Bupati Kubu Raya, Sujiwo, mengatakan pertemuan ini menjadi langkah penting dalam upaya menghadirkan kawasan yang tertib, nyaman, dan teratur, terlebih Sungai Raya Dalam kini berkembang pesat sebagai pusat aktivitas ekonomi dan keramaian masyarakat.
“Kami telah lama memiliki gagasan untuk melakukan penataan lalu lintas di kawasan Sungai Raya Dalam, mengingat kawasan itu kini berkembang pesat sebagai salah satu pusat aktivitas ekonomi masyarakat,” ujar Sujiwo, Kamis (13/11/2025) siang.
Dalam paparannya, Sujiwo menyebutkan bahwa pemerintah telah menyiapkan konsep rekayasa lalu lintas dengan mengatur jalur masuk dan keluar secara lebih terstruktur.
Menurut rencana, jalur masuk akan diarahkan melalui sisi kiri, sementara jalur keluar melalui jalur kota sehingga terbentuk sistem one way yang diharapkan dapat mengurai kemacetan dan meningkatkan kenyamanan pengunjung maupun masyarakat sekitar.
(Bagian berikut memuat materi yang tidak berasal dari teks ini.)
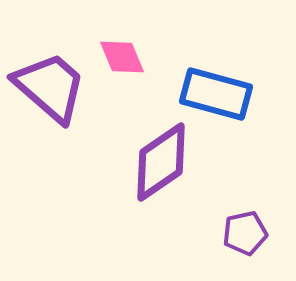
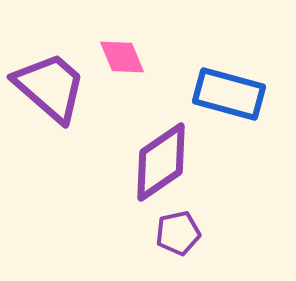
blue rectangle: moved 13 px right
purple pentagon: moved 67 px left
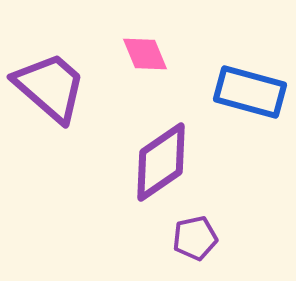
pink diamond: moved 23 px right, 3 px up
blue rectangle: moved 21 px right, 2 px up
purple pentagon: moved 17 px right, 5 px down
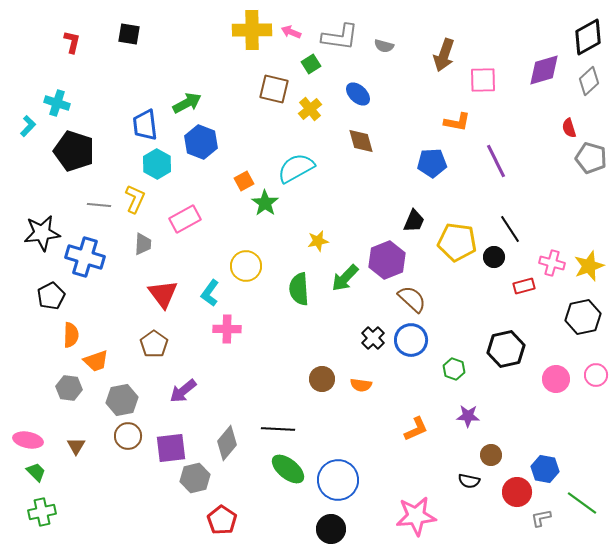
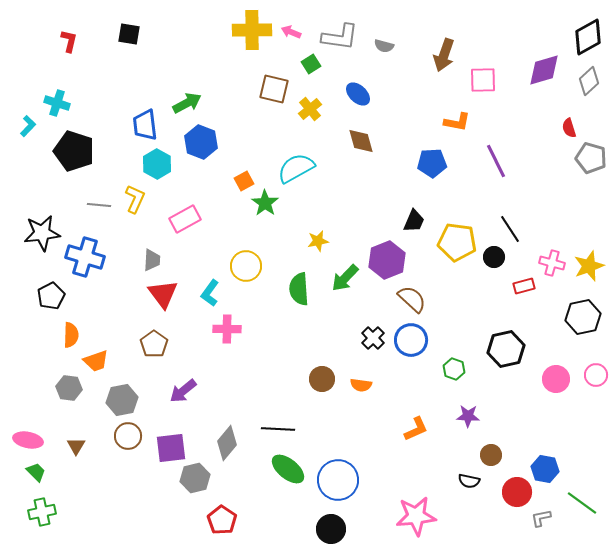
red L-shape at (72, 42): moved 3 px left, 1 px up
gray trapezoid at (143, 244): moved 9 px right, 16 px down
“Dengan pola ini, kepadatan kendaraan dapat ditekan dan arus lalu lintas akan lebih tertib. Namun, karena kawasan ini berbatasan langsung dengan Kota Pontianak, keputusan tidak bisa diambil sepihak,” jelasnya.
Sujiwo menegaskan bahwa Pemerintah Provinsi Kalimantan Barat akan berperan sebagai fasilitator dalam mempertemukan Pemkab Kubu Raya dan Pemkot Pontianak guna menyepakati langkah bersama dalam bentuk nota kesepahaman (MoU). Kolaborasi lintas daerah ini penting untuk memastikan rekayasa lalu lintas berjalan harmonis tanpa menimbulkan dampak negatif di wilayah perbatasan.
“Karena menyangkut dua wilayah administratif, maka dibutuhkan satu pandangan bersama. Pemprov Kalbar nantinya akan menjembatani proses ini agar penataan bisa berjalan optimal,” ujar Sujiwo.
Rekayasa lalu lintas ini menjadi bagian dari rencana besar Pemkab Kubu Raya untuk menyiapkan Sungai Raya Dalam sebagai destinasi wisata kuliner unggulan Provinsi Kalimantan Barat. Sujiwo mengungkapkan, pemerintah daerah telah menjalin komunikasi intensif dengan Gubernur Kalbar, Ria Norsan, guna memastikan pengembangan kawasan berjalan terarah dan berkelanjutan.
Menurut Sujiwo, penataan tersebut diharapkan mampu mendongkrak pertumbuhan ekonomi lokal, memberikan kenyamanan bagi pelaku usaha, serta memperkuat branding Kubu Raya sebagai daerah dengan potensi wisata kuliner yang terus berkembang.
Dengan langkah strategis ini, Sungai Raya Dalam ke depan tidak hanya menjadi pusat kuliner, tetapi juga ikon baru bagi masyarakat Kalimantan Barat yang ingin menikmati jajanan khas, kuliner modern, dan suasana kawasan yang semakin tertib dan nyaman.